Capitalismo no Agreste
O festival de documentários É Tudo Verdade 2019, como sempre, traz filmes interessantes, dando espaço a temas pouco explorados pelo cinema. Uma das surpresas deste ano, é Estou me guardando para quando o carnaval chegar, dirigido pelo cineasta Marcelo Gomes (Joaquim, 2017). Ressalte-se que a obra foi escolhida para a Mostra Panorama, a segunda mais importante do Festival de Berlim, ocorrida em fevereiro do ano corrente.
O personagem principal da película, é nada menos que o próprio cineasta, que já de início explica que na infância fazia viagens com seu pai, quando passavam por Toritama, cidade pequena, calma, do agreste de Pernambuco, onde nada acontecia.
Este, com sua câmera se aproxima dos habitantes fazendo perguntas sobre suas vidas. Ele se coloca em cena, tanto na imagem quanto no som, chegando a falar de sua percepção, bem como de sentimentos que lhe são provocados pela cidade.
Ocorre que após 40 anos de distanciamento do local, Gomes constata que houve uma grande mudança no modo de vida. A expectativa era encontrar a cidade de suas memórias de infância, só que agora o local é a capital da fabricação de jeans em Pernambuco. Vinte por cento da produção nacional é produzida ali. Tudo na cidade gira em torno do jeans. Há pessoas de outros locais que para lá foram a fim de trabalhar.
A pequena cidade rural já não existe mais, todos trocaram suas ocupações anteriores pela fabricação caseira de jeans. A população trabalha por volta de 16 horas por dia sem se queixar, inclusive domingo, pois vê na situação oportunidade de maior ganho e por esta razão há um sentimento geral de orgulho por cada um ter seu pequeno negócio próprio e ter renda muito maior do que antes da mudança.

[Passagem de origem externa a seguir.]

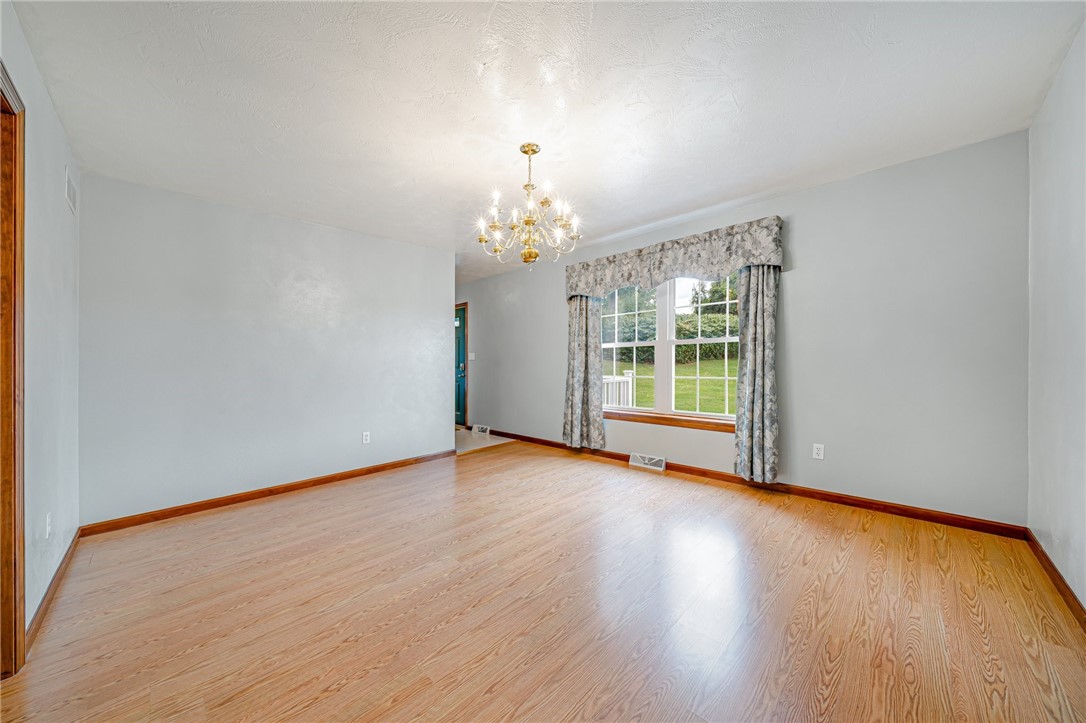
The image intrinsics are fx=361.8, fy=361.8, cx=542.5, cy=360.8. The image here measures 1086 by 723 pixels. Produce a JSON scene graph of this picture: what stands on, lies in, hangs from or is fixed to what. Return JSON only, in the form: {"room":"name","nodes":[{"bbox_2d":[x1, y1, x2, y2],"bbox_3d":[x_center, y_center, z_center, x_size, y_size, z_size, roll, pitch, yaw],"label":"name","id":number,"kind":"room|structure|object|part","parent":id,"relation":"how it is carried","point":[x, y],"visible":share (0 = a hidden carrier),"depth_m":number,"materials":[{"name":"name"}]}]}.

São pessoas sem educação formal, antes miseráveis, que obtiveram melhor qualidade de vida com este trabalho. Observa-se que o povo não tem consciência de que são auto escravos, e preocupam-se apenas em produzir mais para obter maior renda.
O diretor, filma as máquinas de costura em funcionamento, as mãos manejando os tecidos, as calças sendo desfiadas e bordadas, os vendedores negociando preços. As cenas tornam-se repetitivas, tendo por objetivo mostrar a rotina dos moradores.
Mas quando o Carnaval se aproxima, o povo se transforma. Os moradores colocam o que tiverem à venda para ter dinheiro para passar 8 dias na praia de Maragogipe, único momento de lazer dentre os 365 dias por ano. Então todos saem de Toritama, para depois retornarem à mesma rotina.